Because GHG Protocol, ISO 14064 and many climate schemes are all still evolving, it remains difficult to clearly characterize how these standards will relate to important schemes, including the CDM. Despite efforts to be as broadly applicable as possible, full consistency with all relevant schemes is unlikely. ISO has addressed this challenge in part through a clause stipulating that regulatory requirements take precedence over ISO 14064 requirements. Thus, in cases where regulatory requirements conflict with aspects of ISO 14064, a project or inventory will still be considered to meet the standard if it meets the regulatory requirements. In addition, in order to be user-friendly for CDM project developers, Part 2 of ISO 14064 (project accounting) will include an annex linking Kyoto/Marrakech terms and requirements to the parallel elements of the ISO standard.

There remains significant uncertainty about how useful ISO 14064 will prove to be for CDM project quantification. Maurice Lefranc and Johannes Heister both observed that ISO provides very little concrete, proscriptive guidance for project development, which is what CDM project developers are looking for at this time. Klaus Radunsky acknowledged that the ISO standard may currently be less useful for CDM projects than for projects under other schemes, but speculated that this may change as the CDM executive board approves more project methodologies over time.

Panelists and audience members concurred that it also remains uncertain whether or how organizational and project accounting may prove useful in the calculation of national GHG inventories. There has been some movement toward using organization and project data for national inventories, but data availability remains too fragmentary to work well. Janet Ranganathan suggested that GHG Protocol's calculation tools may be its most useful element for national inventories. Klaus Radunsky cautioned that using organization or project data may require a great deal of additional effort in calculating national inventories, and that care will be needed to prevent double-counting. Bill Irving (US Environmental Protection Agency), who directs the US national inventory, called for greater exchange between people involved in organizational accounting and those responsible for national inventories.

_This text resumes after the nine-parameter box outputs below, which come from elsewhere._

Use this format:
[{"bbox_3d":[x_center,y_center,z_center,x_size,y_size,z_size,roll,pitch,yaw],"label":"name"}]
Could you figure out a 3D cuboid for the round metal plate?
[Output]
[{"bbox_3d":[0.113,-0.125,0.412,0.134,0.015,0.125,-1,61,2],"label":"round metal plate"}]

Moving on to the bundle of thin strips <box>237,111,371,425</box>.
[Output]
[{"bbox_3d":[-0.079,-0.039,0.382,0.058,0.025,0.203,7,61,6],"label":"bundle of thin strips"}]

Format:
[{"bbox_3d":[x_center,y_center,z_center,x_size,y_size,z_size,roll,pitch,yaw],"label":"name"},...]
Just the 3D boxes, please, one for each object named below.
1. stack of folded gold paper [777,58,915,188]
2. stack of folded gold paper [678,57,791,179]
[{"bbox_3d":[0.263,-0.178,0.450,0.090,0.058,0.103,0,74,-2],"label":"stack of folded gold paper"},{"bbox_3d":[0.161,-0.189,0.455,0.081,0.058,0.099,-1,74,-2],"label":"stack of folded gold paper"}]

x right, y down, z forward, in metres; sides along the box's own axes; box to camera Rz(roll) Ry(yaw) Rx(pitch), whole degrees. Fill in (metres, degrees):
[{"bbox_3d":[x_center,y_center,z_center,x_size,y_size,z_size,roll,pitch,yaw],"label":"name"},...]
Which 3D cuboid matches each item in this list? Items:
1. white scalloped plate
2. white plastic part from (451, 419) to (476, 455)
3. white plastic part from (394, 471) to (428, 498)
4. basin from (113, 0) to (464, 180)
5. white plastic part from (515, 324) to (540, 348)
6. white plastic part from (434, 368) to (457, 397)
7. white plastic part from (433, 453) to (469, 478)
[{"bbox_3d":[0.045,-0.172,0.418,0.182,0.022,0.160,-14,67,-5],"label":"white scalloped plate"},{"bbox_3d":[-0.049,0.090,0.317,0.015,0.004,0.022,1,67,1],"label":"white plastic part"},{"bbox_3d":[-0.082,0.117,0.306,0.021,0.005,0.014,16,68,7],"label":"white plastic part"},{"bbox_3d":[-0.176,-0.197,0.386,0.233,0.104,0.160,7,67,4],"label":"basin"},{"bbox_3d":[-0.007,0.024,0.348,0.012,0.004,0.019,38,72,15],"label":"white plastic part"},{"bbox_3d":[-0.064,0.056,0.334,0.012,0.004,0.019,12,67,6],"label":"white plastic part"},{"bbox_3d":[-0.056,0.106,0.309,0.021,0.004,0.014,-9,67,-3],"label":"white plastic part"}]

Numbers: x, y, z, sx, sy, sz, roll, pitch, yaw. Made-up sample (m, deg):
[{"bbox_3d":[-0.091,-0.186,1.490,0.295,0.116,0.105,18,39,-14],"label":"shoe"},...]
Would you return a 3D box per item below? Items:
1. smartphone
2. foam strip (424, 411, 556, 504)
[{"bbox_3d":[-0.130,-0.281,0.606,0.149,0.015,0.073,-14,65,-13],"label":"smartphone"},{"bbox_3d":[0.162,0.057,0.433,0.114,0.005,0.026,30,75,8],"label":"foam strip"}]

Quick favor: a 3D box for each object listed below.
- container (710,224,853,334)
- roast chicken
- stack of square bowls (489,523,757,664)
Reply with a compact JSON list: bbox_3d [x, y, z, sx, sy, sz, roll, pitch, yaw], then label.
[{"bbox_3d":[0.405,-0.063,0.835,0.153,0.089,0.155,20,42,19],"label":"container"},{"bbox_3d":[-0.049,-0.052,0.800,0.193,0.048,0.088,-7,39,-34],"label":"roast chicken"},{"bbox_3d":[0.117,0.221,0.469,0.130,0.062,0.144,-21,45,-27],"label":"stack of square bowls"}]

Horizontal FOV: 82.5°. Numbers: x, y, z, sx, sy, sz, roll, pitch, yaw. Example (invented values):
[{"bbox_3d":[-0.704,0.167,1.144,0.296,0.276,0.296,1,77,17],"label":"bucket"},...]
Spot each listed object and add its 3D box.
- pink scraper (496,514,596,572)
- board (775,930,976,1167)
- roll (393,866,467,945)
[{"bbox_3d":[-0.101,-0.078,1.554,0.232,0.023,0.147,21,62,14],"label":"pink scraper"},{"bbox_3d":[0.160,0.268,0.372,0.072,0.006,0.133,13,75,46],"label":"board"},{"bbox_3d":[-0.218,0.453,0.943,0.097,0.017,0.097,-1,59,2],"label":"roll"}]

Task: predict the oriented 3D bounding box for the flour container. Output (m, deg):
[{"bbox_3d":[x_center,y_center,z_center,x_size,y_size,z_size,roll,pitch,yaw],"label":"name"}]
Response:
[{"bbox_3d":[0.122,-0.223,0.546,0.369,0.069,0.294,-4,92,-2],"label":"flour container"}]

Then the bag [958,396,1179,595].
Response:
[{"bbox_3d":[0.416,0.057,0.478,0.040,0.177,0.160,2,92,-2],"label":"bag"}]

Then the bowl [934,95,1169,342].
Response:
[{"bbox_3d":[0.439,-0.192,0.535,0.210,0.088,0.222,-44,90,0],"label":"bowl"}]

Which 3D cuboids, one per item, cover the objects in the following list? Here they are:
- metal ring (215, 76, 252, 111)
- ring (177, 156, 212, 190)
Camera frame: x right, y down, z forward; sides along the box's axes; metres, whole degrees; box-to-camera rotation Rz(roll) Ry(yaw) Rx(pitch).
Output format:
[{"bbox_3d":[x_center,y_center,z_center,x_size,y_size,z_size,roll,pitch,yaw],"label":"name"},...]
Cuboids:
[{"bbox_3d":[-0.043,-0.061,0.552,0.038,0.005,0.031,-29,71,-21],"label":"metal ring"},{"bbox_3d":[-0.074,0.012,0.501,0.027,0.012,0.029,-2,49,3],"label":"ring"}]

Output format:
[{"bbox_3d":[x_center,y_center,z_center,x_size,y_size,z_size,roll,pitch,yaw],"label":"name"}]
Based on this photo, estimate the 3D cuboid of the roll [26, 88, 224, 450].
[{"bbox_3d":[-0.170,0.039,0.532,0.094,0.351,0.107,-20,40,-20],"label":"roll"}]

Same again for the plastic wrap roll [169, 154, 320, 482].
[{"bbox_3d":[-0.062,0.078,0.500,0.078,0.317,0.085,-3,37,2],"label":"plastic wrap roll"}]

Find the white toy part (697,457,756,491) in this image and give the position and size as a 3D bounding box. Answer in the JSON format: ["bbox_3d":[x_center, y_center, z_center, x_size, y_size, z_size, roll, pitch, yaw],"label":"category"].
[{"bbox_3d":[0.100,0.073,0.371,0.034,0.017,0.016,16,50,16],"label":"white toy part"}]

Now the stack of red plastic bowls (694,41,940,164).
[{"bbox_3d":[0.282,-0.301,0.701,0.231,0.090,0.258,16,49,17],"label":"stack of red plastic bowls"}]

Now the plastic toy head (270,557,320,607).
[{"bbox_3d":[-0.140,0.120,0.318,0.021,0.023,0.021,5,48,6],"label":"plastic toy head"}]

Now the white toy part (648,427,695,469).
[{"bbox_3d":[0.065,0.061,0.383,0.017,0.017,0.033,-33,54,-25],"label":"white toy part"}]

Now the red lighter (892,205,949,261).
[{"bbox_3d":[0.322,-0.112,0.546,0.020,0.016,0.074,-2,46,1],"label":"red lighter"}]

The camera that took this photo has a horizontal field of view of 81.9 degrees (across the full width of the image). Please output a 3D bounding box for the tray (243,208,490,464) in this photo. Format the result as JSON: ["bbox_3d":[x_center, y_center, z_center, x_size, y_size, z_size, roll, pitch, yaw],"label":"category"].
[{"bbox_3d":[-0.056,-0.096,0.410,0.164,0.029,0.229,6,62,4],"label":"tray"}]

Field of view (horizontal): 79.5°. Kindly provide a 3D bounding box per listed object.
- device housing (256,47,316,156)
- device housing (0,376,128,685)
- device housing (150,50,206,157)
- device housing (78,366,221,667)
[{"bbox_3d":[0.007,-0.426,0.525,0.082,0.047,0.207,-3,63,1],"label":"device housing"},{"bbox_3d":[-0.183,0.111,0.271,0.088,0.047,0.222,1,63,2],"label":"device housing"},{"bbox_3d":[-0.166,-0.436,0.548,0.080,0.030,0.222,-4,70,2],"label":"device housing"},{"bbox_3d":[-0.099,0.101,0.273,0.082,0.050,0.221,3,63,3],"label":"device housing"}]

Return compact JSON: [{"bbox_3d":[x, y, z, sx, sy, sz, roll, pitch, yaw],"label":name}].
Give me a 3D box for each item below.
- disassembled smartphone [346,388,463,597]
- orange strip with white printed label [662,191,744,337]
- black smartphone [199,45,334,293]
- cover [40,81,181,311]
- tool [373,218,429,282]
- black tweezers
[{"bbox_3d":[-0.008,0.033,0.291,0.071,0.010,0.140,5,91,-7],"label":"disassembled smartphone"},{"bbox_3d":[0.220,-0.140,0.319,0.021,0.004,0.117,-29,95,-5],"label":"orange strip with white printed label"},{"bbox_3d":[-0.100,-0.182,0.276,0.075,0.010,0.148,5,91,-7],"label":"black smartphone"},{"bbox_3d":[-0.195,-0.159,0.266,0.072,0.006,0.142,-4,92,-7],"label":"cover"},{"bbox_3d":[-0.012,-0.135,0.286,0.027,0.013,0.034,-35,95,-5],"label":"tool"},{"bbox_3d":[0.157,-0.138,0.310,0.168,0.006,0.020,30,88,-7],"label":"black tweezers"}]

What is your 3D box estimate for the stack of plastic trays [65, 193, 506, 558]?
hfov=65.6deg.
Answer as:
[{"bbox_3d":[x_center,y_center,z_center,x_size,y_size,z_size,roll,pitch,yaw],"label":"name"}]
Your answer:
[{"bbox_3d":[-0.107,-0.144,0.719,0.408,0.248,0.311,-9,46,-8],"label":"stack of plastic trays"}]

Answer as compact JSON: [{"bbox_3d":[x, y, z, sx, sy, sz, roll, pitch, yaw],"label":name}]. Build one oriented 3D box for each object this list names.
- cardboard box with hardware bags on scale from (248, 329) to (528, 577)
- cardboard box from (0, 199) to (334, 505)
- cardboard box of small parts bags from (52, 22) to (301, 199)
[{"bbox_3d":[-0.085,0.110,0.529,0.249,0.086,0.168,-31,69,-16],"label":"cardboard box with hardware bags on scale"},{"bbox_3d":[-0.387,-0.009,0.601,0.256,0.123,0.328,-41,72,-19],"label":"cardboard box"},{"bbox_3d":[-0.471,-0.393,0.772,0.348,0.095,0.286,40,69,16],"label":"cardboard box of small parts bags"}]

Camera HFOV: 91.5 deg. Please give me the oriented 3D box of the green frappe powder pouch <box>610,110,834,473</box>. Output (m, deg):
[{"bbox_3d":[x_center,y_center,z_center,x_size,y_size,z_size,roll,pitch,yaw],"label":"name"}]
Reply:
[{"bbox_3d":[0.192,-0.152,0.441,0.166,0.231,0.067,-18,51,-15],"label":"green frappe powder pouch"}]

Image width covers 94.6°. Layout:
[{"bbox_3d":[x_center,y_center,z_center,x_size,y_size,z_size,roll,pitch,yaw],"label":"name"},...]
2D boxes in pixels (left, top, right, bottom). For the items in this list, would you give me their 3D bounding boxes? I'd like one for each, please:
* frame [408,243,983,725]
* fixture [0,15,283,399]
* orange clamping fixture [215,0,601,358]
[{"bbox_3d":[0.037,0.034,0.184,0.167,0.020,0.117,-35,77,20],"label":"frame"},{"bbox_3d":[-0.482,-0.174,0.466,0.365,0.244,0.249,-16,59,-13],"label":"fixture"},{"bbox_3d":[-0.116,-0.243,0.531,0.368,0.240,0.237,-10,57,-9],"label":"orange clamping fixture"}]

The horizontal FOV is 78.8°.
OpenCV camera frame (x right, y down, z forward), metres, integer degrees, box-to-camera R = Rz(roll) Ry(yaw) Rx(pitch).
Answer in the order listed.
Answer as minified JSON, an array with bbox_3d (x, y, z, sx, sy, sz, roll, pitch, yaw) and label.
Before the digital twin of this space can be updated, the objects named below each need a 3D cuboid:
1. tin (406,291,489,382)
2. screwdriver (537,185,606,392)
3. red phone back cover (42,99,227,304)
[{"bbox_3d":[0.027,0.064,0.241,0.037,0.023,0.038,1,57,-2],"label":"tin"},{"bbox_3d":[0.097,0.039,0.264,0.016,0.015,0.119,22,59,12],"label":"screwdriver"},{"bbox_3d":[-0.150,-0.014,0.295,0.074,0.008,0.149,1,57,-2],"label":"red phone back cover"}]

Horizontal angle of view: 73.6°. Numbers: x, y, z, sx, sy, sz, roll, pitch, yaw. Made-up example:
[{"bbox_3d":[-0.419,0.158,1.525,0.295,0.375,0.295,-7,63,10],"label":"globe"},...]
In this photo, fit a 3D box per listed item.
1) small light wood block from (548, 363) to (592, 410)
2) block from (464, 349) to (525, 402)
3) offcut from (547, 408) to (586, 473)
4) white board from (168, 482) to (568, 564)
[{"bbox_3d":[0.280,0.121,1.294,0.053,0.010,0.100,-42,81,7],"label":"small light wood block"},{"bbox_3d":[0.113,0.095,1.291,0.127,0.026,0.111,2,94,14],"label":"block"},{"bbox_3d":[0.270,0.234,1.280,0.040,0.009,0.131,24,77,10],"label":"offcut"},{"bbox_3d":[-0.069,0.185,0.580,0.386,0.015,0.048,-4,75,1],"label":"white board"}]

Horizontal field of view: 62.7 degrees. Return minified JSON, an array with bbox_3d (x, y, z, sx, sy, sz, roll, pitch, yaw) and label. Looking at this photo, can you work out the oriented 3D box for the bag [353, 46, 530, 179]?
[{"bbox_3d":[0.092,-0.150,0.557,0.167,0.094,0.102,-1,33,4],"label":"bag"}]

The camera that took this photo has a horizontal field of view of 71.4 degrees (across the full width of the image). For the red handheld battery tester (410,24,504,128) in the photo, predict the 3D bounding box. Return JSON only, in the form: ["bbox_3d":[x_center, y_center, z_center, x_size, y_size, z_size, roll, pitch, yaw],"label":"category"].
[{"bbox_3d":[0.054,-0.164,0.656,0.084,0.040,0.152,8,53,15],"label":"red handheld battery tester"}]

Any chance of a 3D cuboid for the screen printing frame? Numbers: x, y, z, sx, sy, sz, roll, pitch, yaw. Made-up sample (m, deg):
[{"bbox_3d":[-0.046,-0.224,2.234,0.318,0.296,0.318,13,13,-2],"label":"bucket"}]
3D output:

Relationship Between GHG Protocol and ISO 14064
ISO has constructed its standard largely based on the work of GHG Protocol and has committed to making ISO 14064 compatible with it. Maintaining consistency is sometimes challenging, however, because of the parallel need to be compatible with other ISO environmental standards and because ISO standards must be translated into many languages. In general, said Klaus Radunsky, ISO 14064 will work best if used in conjunction with GHG Protocol, since ISO specifies clearly "what" to do and GHG Protocol gives specific guidance on "how" to do it. In cases where ISO 14064 terminology or concepts diverge from GHG Protocol, an annex will provide guidance on linking the two standards to one another.

In addition to this panel discussion, there are many opportunities for exchange between GHG Protocol and ISO 14064. In spring 2003, GHG Protocol invited WG5 participants to road test their draft project module. The leadership of WG5 have invited GHG Protocol representatives to attend their meetings, and Mahua Acharya attended a meeting of the ISO 14064 Part 2 sub-group in October, 2003. GHG Protocol has also submitted written comments on ISO 14064 draft documents. Both GHG Protocol and ISO representatives called for continuing communication between the two initiatives.